Retail expert Sarah Lim, a senior lecturer at Singapore Polytechnic's business school, feels that comparing the prices of specific clothing items against one another is not a fair indication of how expensive it is to shop here. "Even within one brand, certain items may be more or less expensive here than in other countries."

Many of the brands commonly found in local shopping malls - including Mango, Zara and Gap - are managed by distributors such as the Jay Gee Melwani Group, FJ Benjamin and RSH Limited.

These firms declined to comment on their pricing strategies, but a check online showed that a Zara babydoll dress is the priciest here with its $109 retail tag, compared against four other markets - Britain, Hong Kong, Canada and Japan - where the dress costs less than $100.

Prices of global high-street brands generally tend to differ by about 10 per cent across different countries, say retail experts.

Ms Lynda Wee, an adjunct associate professor specialising in retail management at Nanyang Technological University, said: "Global brands have policies to keep prices consistent and maintain their image.
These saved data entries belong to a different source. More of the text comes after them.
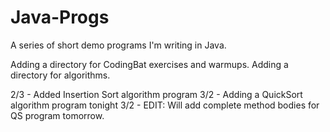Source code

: # Java-Progs

A series of short demo programs I'm writing in Java. 

Adding a directory for CodingBat exercises and warmups. 
Adding a directory for algorithms. 

2/3 - Added Insertion Sort algorithm program
3/2 - Adding a QuickSort algorithm program tonight
3/2 - EDIT: Will add complete method bodies for QS program tomorrow. 
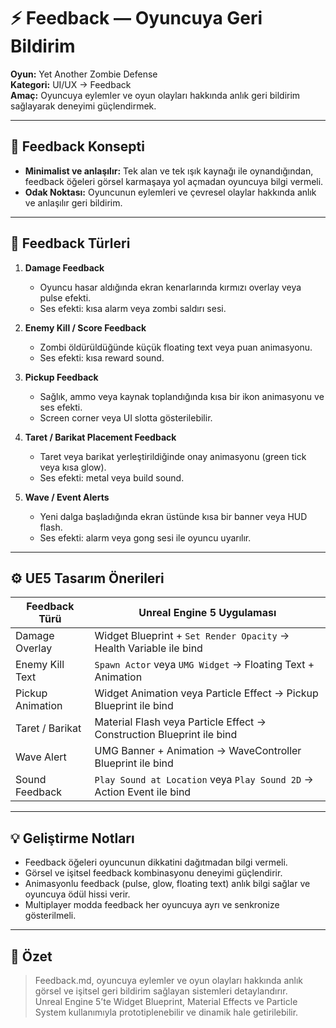 # ⚡ Feedback — Oyuncuya Geri Bildirim

**Oyun:** Yet Another Zombie Defense  
**Kategori:** UI/UX → Feedback  
**Amaç:** Oyuncuya eylemler ve oyun olayları hakkında anlık geri bildirim sağlayarak deneyimi güçlendirmek.

---

## 🌌 Feedback Konsepti

- **Minimalist ve anlaşılır:** Tek alan ve tek ışık kaynağı ile oynandığından, feedback öğeleri görsel karmaşaya yol açmadan oyuncuya bilgi vermeli.  
- **Odak Noktası:** Oyuncunun eylemleri ve çevresel olaylar hakkında anlık ve anlaşılır geri bildirim.  

---

## 🔄 Feedback Türleri

1. **Damage Feedback**  
   - Oyuncu hasar aldığında ekran kenarlarında kırmızı overlay veya pulse efekti.  
   - Ses efekti: kısa alarm veya zombi saldırı sesi.  

2. **Enemy Kill / Score Feedback**  
   - Zombi öldürüldüğünde küçük floating text veya puan animasyonu.  
   - Ses efekti: kısa reward sound.  

3. **Pickup Feedback**  
   - Sağlık, ammo veya kaynak toplandığında kısa bir ikon animasyonu ve ses efekti.  
   - Screen corner veya UI slotta gösterilebilir.  

4. **Taret / Barikat Placement Feedback**  
   - Taret veya barikat yerleştirildiğinde onay animasyonu (green tick veya kısa glow).  
   - Ses efekti: metal veya build sound.  

5. **Wave / Event Alerts**  
   - Yeni dalga başladığında ekran üstünde kısa bir banner veya HUD flash.  
   - Ses efekti: alarm veya gong sesi ile oyuncu uyarılır.  

---

## ⚙️ UE5 Tasarım Önerileri

| Feedback Türü | Unreal Engine 5 Uygulaması |
|---------------|---------------------------|
| Damage Overlay | Widget Blueprint + `Set Render Opacity` → Health Variable ile bind |
| Enemy Kill Text | `Spawn Actor` veya `UMG Widget` → Floating Text + Animation |
| Pickup Animation | Widget Animation veya Particle Effect → Pickup Blueprint ile bind |
| Taret / Barikat | Material Flash veya Particle Effect → Construction Blueprint ile bind |
| Wave Alert | UMG Banner + Animation → WaveController Blueprint ile bind |
| Sound Feedback | `Play Sound at Location` veya `Play Sound 2D` → Action Event ile bind |

---

## 💡 Geliştirme Notları

- Feedback öğeleri oyuncunun dikkatini dağıtmadan bilgi vermeli.  
- Görsel ve işitsel feedback kombinasyonu deneyimi güçlendirir.  
- Animasyonlu feedback (pulse, glow, floating text) anlık bilgi sağlar ve oyuncuya ödül hissi verir.  
- Multiplayer modda feedback her oyuncuya ayrı ve senkronize gösterilmeli.  

---

## 📌 Özet

> Feedback.md, oyuncuya eylemler ve oyun olayları hakkında anlık görsel ve işitsel geri bildirim sağlayan sistemleri detaylandırır.  
> Unreal Engine 5’te Widget Blueprint, Material Effects ve Particle System kullanımıyla prototiplenebilir ve dinamik hale getirilebilir.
Marking down the prices too low in one country could cannibalise sales in another."

But price margins for luxury brands can be a lot higher, said Mr Samuel Tan, the course manager for the diploma in retail management at Temasek Polytechnic.

Ms Lim added: "These prices generally tend to vary by about 2 to 5 per cent across countries. It is a smaller percentage than high- street brands, but the quantum price will be a bigger amount."

Some shoppers have noticed that luxury brands tend to be costlier here. Ms Olivia Cain, 25, who works in digital marketing, tends to buy luxury bags online or abroad instead of in local stores. "It can sometimes be up to 25 per cent cheaper online or in the United States and Europe. Whenever I visit Europe, I go shopping and fill my suitcase up with... womenswear staples and designer stuff."